I have a query with an ORDER BY clause which uses a column which is the last column on an index which is being used in the WHERE clause, essentially of the form:

SELECT
  cols
FROM
  tables
WHERE
  col_1 = x
  AND col_2 = y
  AND col_3 = z
ORDER BY col_4

and the index is created on columns (col_1, col_2, col_3, col_4) in that order.

When I profile the query over 99% of the time is spent in the "Sorting result" state. col_4 is a timestamp column if that makes any difference. I understand that ORDER BY can only use an index under certain circumstances, but I'm still a bit mystified as to precisely when the optimiser would do so.

2 Answers 2

17

You should append EXPLAIN EXTENDED before query and see result yourself.

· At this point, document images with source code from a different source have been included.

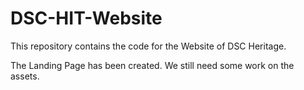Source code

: # DSC-HIT-Website
This repository contains the code for the Website of DSC Heritage.

The Landing Page has been created. We still need some work on the assets.
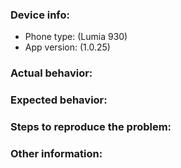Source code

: ### **Device info:**
- Phone type: (Lumia 930)
- App version: (1.0.25)

### **Actual behavior:**


### **Expected behavior:**


### **Steps to reproduce the problem:**


### **Other information:**


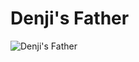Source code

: # Denji's Father

![Denji's Father](https://static.wikia.nocookie.net/chainsaw-man/images/d/dd/Denji%27s_father.png/revision/latest/scale-to-width-down/350?cb=20220814155337)

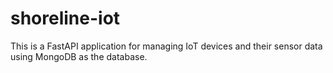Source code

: # shoreline-iot
This is a FastAPI application for managing IoT devices and their sensor data using MongoDB as the database.
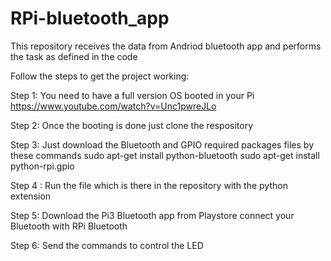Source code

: # RPi-bluetooth_app
This repository receives the data from Andriod bluetooth app and performs the task as defined in the code

Follow the steps to get the project working:

Step 1: You need to have a full version OS booted in your Pi 
https://www.youtube.com/watch?v=Unc1pwreJLo

Step 2: Once the booting is done just clone the respository 

Step 3: Just download the Bluetooth and GPIO required packages files by these commands 
sudo apt-get install python-bluetooth
sudo apt-get install python-rpi.gpio

Step 4 : Run the file which is there in the repository with the python extension

Step 5: Download the Pi3 Bluetooth app from Playstore connect your Bluetooth with RPi Bluetooth

Step 6: Send the commands to control the LED
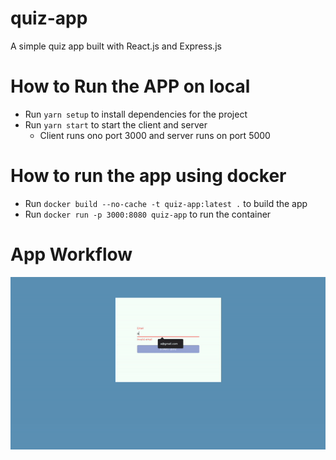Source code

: # quiz-app

A simple quiz app built with React.js and Express.js

# How to Run the APP on local

- Run `yarn setup` to install dependencies for the project
- Run `yarn start` to start the client and server
  - Client runs ono port 3000 and server runs on port 5000

# How to run the app using docker

- Run `docker build --no-cache -t quiz-app:latest .` to build the app
- Run `docker run -p 3000:8080 quiz-app` to run the container

# App Workflow

![Alt Text](https://github.com/Jayadev6191/quiz-app/blob/main/misc/ezgif.com-video-to-gif.gif)
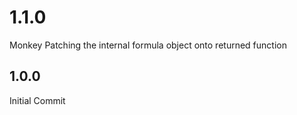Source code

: 
# 1.1.0
Monkey Patching the internal formula object onto returned function

## 1.0.0
Initial Commit
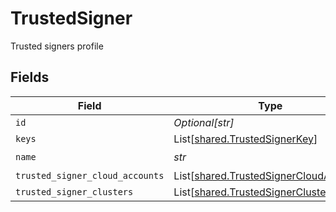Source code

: # TrustedSigner

Trusted signers profile


## Fields

| Field                                                                                      | Type                                                                                       | Required                                                                                   | Description                                                                                |
| ------------------------------------------------------------------------------------------ | ------------------------------------------------------------------------------------------ | ------------------------------------------------------------------------------------------ | ------------------------------------------------------------------------------------------ |
| `id`                                                                                       | *Optional[str]*                                                                            | :heavy_minus_sign:                                                                         | N/A                                                                                        |
| `keys`                                                                                     | List[[shared.TrustedSignerKey](../../models/shared/trustedsignerkey.md)]                   | :heavy_minus_sign:                                                                         | N/A                                                                                        |
| `name`                                                                                     | *str*                                                                                      | :heavy_check_mark:                                                                         | N/A                                                                                        |
| `trusted_signer_cloud_accounts`                                                            | List[[shared.TrustedSignerCloudAccount](../../models/shared/trustedsignercloudaccount.md)] | :heavy_minus_sign:                                                                         | N/A                                                                                        |
| `trusted_signer_clusters`                                                                  | List[[shared.TrustedSignerCluster](../../models/shared/trustedsignercluster.md)]           | :heavy_minus_sign:                                                                         | N/A                                                                                        |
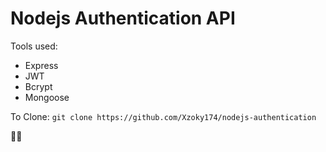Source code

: # Nodejs Authentication API

Tools used:

- Express
- JWT
- Bcrypt
- Mongoose

To Clone: `git clone https://github.com/Xzoky174/nodejs-authentication`

🚀🌑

It should have an entry for

  • possible_keys

If this column is NULL, there are no relevant indexes. In this case, you may be able to improve the performance of your query by examining the WHERE clause to check whether it refers to some column or columns that would be suitable for indexing.

and

  • Keys

The key column indicates the key (index) that MySQL actually decided to use. If MySQL decides to use one of the possible_keys indexes to look up rows, that index is listed as the key value.

For more information you can refer this Explain output and Explain join_types

2
  • I understand, my question specifically, is to do with the ORDER BY clause. My query is using the index specified to restrict the rows returned but given the performance of the sort I'm guessing it isn't using it for the ORDER BY clause. Commented Jun 27, 2012 at 14:13
  • 1
    In some cases, MySQL can use an index to satisfy an ORDER BY clause without doing any extra sorting. The index can also be used even if the ORDER BY does not match the index exactly, as long as all of the unused portions of the index and all the extra ORDER BY columns are constants in the WHERE clause. The following queries use the index to resolve the ORDER BY part refer this dev.mysql.com/doc/refman/5.0/en/order-by-optimization.html Commented Jun 27, 2012 at 14:28
4

You use EXPLAIN on your query (explain select-or-whatever-your-query-is).

possible_keys show the ones that could be used, key the one actually used.

1
  • 1
    To add to that: explain format=json select ... is even more powerful. It includes used_key_parts, which tells you whether a composite key was used partially or fully, and index_condition will tell you which part of the query is responsible which index.